The survey of regional economies reiterated the "modest to moderate" description of activity of the past half-year, and noted signs of tightening in the jobs market, with firms having trouble filling skilled positions.

The report is used by the Fed to help shape monetary policy, and will add to a growing call for its board members to hike interest rates earlier than its stated timetable of late 2015.

On Wall Street the Dow edged up 0.06%, the S&P 500 dipped 0.08% and the Nasdaq lost 0.56%.

After a two-day meeting the central bank of Japan Thursday stuck by its view that the world's number three economy was recovering, despite a contraction in the second quarter, and stood pat on expanding its stimulus programme.

While the move was expected traders are hoping for some forward guidance from Governor Haruhiko Kuroda when he holds a regular post-meeting news conference.

Analysts are looking to see if Japan's central bank has plans to respond to a recent batch of weak data that has raised questions about the country's recovery.

In afternoon Tokyo currency trade the greenback was at 104.93 yen, up from 104.78 yen in New York Wednesday afternoon.

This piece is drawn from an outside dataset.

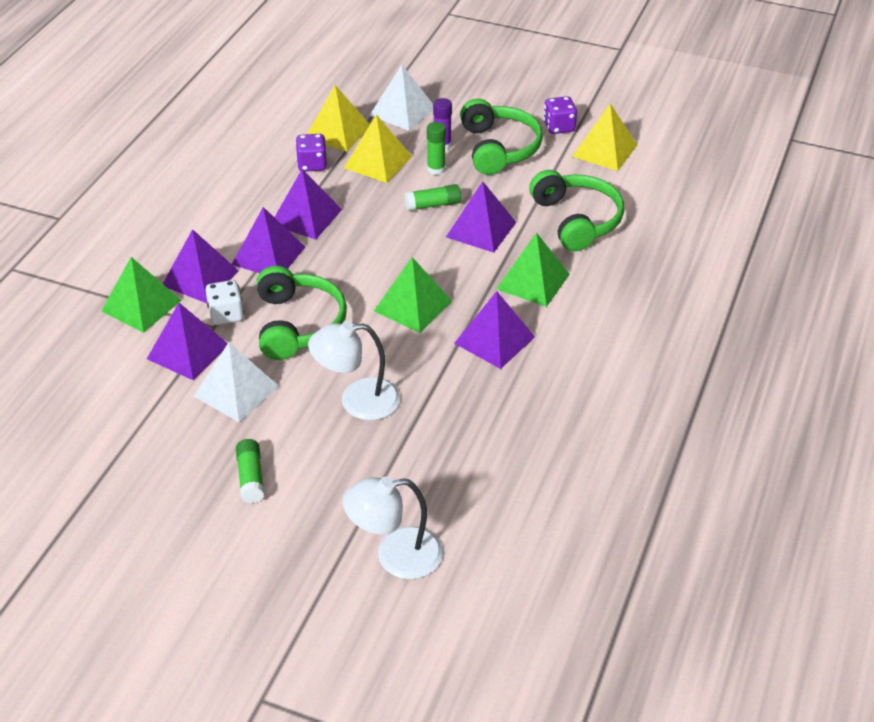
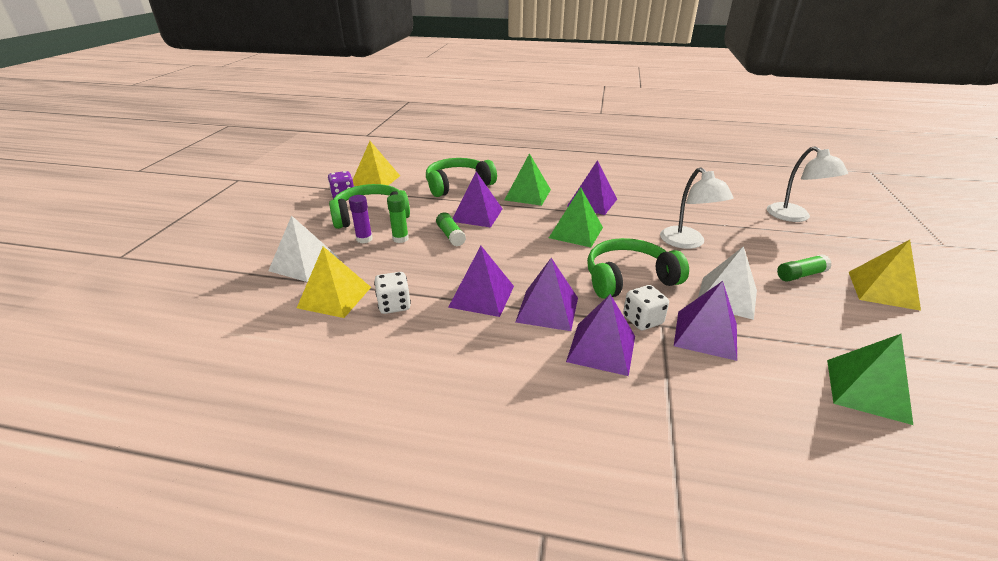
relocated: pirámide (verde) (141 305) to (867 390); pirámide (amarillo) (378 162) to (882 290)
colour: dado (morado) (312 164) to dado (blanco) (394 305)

It had dipped to as low as 104.76 yen earlier in the day.

The euro bought $1.3137 and 137.87 yen against $1.3152 and 137.81 yen in New York trade.

The single currency has also weakened in response to comments from European Central Bank (ECB) head Mario Draghi last month suggesting the lender is ready to unveil easing measures to fend off deflation. The ECB concludes its policy meeting later in the business day.

Dealers are also keeping an eye on the release Friday of US non-farm payrolls figures for August, which are expected to show a further improvement.